Electric Field of a Dipole

• At a point on the axial line: $E = \frac{1}{4 \pi \epsilon_0} \frac{2pr}{(r^2 - a^2)^2}$. If $r >> a$, then $E \approx \frac{1}{4 \pi \epsilon_0} \frac{2p}{r^3}$.
• At a point on the equatorial line: $E = \frac{1}{4 \pi \epsilon_0} \frac{p}{(r^2 + a^2)^{3/2}}$. If $r >> a$, then $E \approx \frac{1}{4 \pi \epsilon_0} \frac{p}{r^3}$.

Dipole in a Uniform External Field

• Experiences a torque: $\overrightarrow{\tau} = \overrightarrow{p} \times \overrightarrow{E}$ or $\tau = p E \sin \theta$, with $\theta$ as the angle between $\overrightarrow{p}$ and $\overrightarrow{E}$.
• Potential energy $U = - \overrightarrow{p} \cdot \overrightarrow{E}$ or $U = -pE \cos \theta$.

Continuous Charge Distribution

Continuous Charge Distribution

• Distribution of electric charge continuously over a region.

Types of Charge Distribution

• Linear charge density ($\lambda$): Charge per unit length, $\lambda = \frac{dQ}{dl}$.
• Surface charge density ($\sigma$): Charge per unit area, $\sigma = \frac{dQ}{dS}$.
• Volume charge density ($\rho$): Charge per unit volume, $\rho = \frac{dQ}{dV}$.

Electric Field due to a Continuous Charge Distribution

• Given by $\overrightarrow{E} = \frac{1}{4 \pi \epsilon_0} \int \frac{dQ}{r^2} \hat{r}$, where $dQ$ is the charge element and $r$ is the distance to the point of calculation.

Gauss's Law

Gauss's Law

• The total electric flux through a closed surface equals the enclosed charge divided by $\epsilon_0$: $\phi = \oint \overrightarrow{E} \cdot d\overrightarrow{S} = \frac{Q_{encl}}{\epsilon_0}$.
  • $\phi$ signifies the electric flux through a surface.
  • $\overrightarrow{E}$ stands for the electric field.
  • $d\overrightarrow{S}$ is the area vector.
  • $Q_{encl}$ is the total enclosed charge.
  • $\epsilon_0$ is the permittivity of free space.

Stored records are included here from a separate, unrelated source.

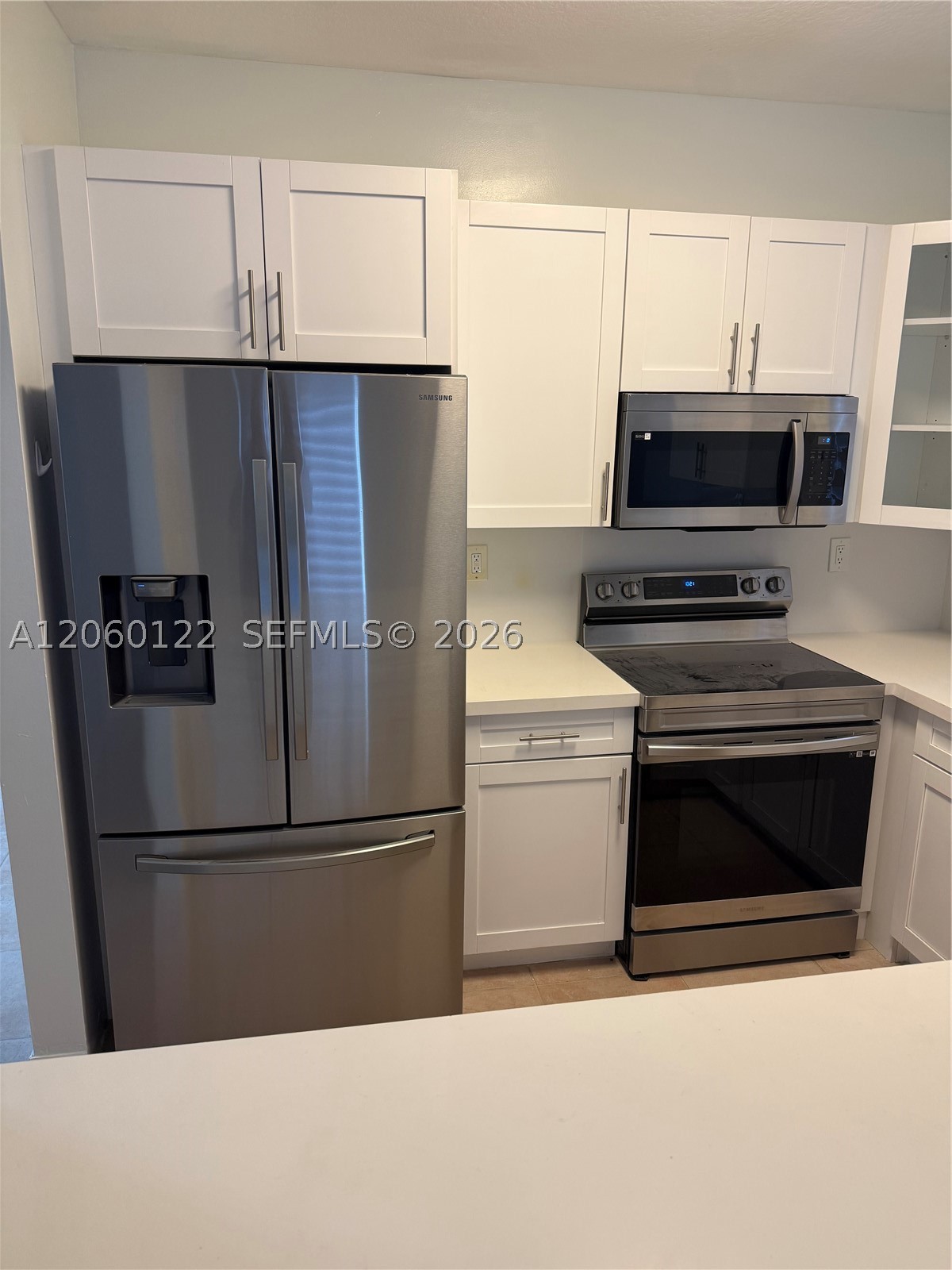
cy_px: 635
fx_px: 880
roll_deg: -1.2
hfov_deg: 56.8
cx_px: 476
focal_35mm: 24
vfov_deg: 71.6
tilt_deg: -12.6
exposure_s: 1/60
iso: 160
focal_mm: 6.76
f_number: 1.78
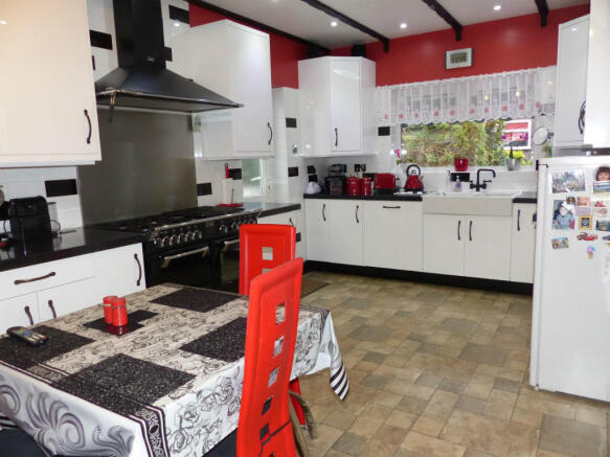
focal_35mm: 25
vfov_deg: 54.9
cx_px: 305
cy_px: 228
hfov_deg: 69.4
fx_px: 440
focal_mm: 4.5
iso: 400
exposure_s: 1/60
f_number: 2.8
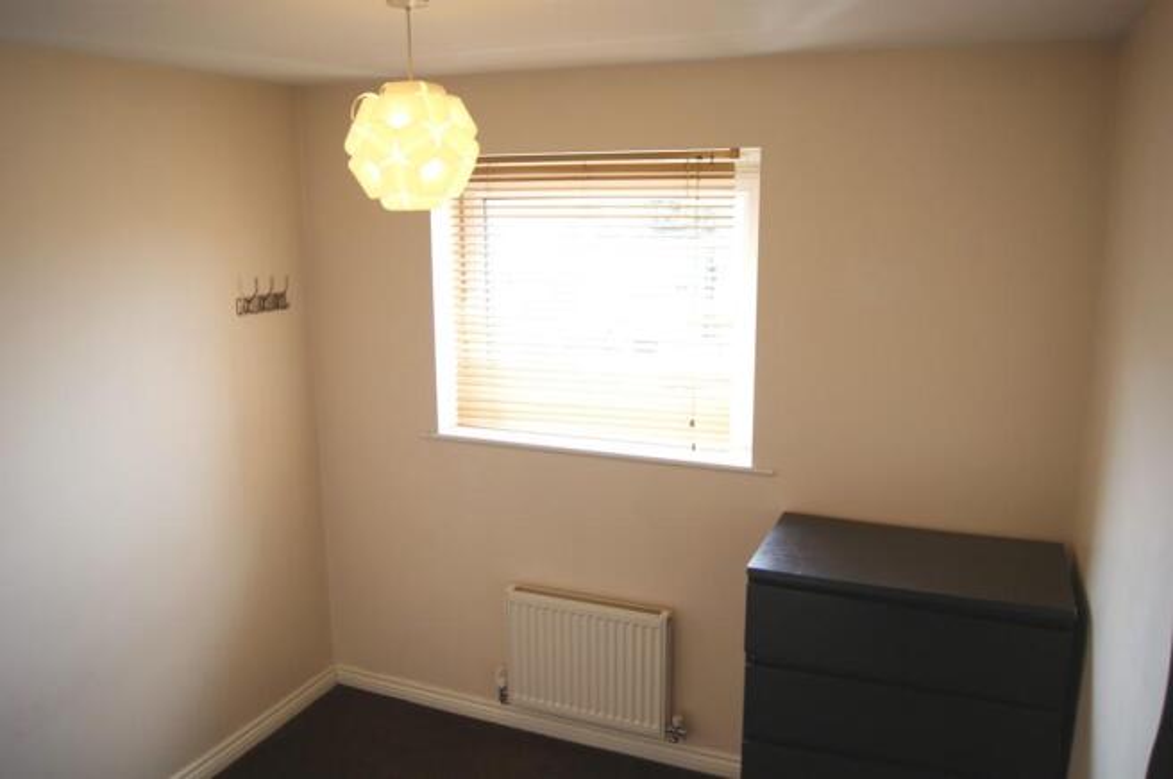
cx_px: 586
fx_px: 1269
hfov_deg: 49.6
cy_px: 390
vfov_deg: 34.1
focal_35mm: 39
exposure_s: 1/50
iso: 125
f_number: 4.5
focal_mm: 26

Applications of Gauss's Law

• Electric field due to an infinitely long straight wire: $E = \frac{\lambda}{2 \pi \epsilon_0 r}$.
• Electric field due to a uniformly charged infinite plane sheet: $E = \frac{\sigma}{2 \epsilon_0}$.
• Electric field due to a uniformly charged thin spherical shell:
  • For $r < R$: $E = 0$.
  • For $r \geq R$: $E = \frac{1}{4 \pi \epsilon_0} \frac{Q}{r^2}$.